Top of Dataset entries

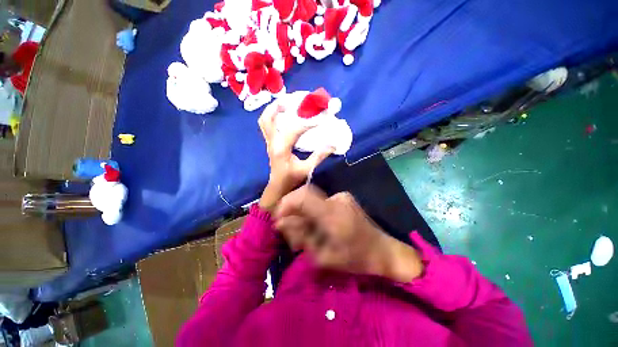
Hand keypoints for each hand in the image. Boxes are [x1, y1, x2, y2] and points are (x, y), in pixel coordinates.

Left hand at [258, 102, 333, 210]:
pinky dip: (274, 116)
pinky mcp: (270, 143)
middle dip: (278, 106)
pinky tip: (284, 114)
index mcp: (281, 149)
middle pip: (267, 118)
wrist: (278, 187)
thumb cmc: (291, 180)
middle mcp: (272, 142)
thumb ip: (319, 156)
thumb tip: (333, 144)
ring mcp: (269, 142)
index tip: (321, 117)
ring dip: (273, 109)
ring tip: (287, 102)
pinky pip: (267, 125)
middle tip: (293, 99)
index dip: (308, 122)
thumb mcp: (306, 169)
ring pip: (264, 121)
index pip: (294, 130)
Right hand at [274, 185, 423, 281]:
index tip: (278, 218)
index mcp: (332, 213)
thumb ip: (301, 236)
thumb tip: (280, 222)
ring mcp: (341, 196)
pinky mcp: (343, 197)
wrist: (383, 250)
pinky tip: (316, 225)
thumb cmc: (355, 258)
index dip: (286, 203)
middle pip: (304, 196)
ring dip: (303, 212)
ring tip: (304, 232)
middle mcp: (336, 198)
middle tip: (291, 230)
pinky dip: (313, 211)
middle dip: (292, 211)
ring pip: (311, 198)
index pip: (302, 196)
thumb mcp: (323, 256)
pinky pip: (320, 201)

Bottom of Dataset entries

Exactly the lines from the one containing "middle dip: (292, 211)" through the last line of the records are to be transcribed, both endpoints included.

middle dip: (292, 211)
ring pip: (311, 198)
index pip: (302, 196)
thumb mcp: (323, 256)
pinky pip: (320, 201)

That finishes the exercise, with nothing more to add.